M.S. Coastal Zone Management

First Advisor

Jose Lopez, Ph.D.

Second Advisor

Song Gao, Ph.D.

Third Advisor

Donald McCorquodale, Ph.D.


Port Everglades Inlet is one of the busiest ports in the country and is a point source of pollution to surrounding beaches and offshore corals from heavy boat traffic and urban runoff. Understanding fluctuations of bacterioplankton communities in major port inlets is important due to their impacts on surrounding marine environments. To understand annual microbial fluctuations, the 16s rRNA V4 hypervariable region was sequenced using Illumina high-throughput DNA sequencing technology. Surface samples were taken weekly for one year to generate baseline fluctuations in the microbial community. Total reads of 1.4 million were generated with a final count of 16,384 Operational Taxonomic Units. The dominant phyla were Proteobacteria, Cyanobacteria, Bacteroidetes, and Actinobacteria. Pathogenic genera were detected at low abundances during peak shipping and tourist months (November –April). Results indicate significant differences in alpha diversity when comparing microbial communities in August with other times. This was likely caused by low community richness and abundance, and below-average August rainfall levels. Differences in beta diversity were significant when comparing monthly and seasonal changes.

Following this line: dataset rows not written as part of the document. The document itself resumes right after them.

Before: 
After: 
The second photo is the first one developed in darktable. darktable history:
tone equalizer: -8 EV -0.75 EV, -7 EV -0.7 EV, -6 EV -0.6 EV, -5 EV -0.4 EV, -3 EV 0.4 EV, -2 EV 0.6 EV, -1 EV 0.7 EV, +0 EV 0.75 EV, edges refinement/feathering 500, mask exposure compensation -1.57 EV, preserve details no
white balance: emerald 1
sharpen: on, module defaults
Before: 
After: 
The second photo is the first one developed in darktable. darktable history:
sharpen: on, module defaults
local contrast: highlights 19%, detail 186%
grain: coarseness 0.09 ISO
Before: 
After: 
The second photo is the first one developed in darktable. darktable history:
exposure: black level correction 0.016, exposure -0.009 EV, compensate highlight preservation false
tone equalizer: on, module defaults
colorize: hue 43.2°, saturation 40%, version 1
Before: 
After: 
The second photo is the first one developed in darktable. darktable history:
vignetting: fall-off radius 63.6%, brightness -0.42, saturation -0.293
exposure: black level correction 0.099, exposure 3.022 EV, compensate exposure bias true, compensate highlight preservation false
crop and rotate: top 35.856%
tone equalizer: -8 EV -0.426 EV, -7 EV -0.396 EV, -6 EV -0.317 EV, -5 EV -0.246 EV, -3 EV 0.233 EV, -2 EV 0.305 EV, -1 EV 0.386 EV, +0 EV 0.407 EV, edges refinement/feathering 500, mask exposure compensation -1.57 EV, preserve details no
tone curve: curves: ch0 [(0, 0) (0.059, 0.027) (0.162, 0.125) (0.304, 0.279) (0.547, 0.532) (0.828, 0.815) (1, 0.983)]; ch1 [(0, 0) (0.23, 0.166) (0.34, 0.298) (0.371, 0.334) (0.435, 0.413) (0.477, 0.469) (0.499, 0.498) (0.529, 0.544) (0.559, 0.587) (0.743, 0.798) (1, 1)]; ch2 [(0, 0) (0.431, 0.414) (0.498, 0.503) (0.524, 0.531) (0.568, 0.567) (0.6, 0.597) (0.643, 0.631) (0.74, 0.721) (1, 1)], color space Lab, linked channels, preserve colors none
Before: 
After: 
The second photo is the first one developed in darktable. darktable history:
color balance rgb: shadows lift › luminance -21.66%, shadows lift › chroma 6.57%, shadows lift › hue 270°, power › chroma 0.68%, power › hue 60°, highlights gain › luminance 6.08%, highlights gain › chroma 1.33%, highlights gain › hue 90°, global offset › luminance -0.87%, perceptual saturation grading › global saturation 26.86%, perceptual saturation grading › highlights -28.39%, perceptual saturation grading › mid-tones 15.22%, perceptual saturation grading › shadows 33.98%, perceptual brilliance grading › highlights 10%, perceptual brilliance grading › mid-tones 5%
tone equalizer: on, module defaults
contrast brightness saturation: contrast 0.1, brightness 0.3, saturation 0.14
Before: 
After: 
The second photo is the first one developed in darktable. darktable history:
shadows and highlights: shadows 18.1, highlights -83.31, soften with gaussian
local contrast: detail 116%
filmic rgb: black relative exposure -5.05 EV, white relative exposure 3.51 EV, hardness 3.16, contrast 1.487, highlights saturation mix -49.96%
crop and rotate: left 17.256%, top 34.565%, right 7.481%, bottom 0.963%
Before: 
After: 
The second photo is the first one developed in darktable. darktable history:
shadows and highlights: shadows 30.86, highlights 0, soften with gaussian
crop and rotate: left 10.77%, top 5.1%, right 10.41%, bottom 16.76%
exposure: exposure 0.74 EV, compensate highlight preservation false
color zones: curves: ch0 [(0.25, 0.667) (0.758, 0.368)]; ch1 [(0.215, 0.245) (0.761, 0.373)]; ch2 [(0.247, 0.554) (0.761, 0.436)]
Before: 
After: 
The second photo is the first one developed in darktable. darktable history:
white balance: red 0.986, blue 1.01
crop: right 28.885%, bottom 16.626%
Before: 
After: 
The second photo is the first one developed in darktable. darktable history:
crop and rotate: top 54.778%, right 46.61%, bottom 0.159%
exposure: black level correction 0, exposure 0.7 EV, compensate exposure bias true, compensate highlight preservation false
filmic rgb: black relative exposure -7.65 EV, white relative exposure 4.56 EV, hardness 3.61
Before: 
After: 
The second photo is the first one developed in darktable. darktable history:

Rainfall, temperature, and nutrient trends may have affected microbial composition, specifically during the dry season that was warmer and wetter than historical averages for 2013-2014. Increased nitrogen and phosphorous concentrations were observed in the dry season months of October, December, and January potentially creating optimal bacterial growth conditions. These results can be compared with historical and future data regarding inlet microbial communities to determine underlying baselines of bacterioplankton communities and monitor the health of marine and recreational environments they impact. This study represents the first to characterize at this scale and use Illumina MiSeq technology to analyze water samples from Port Everglades.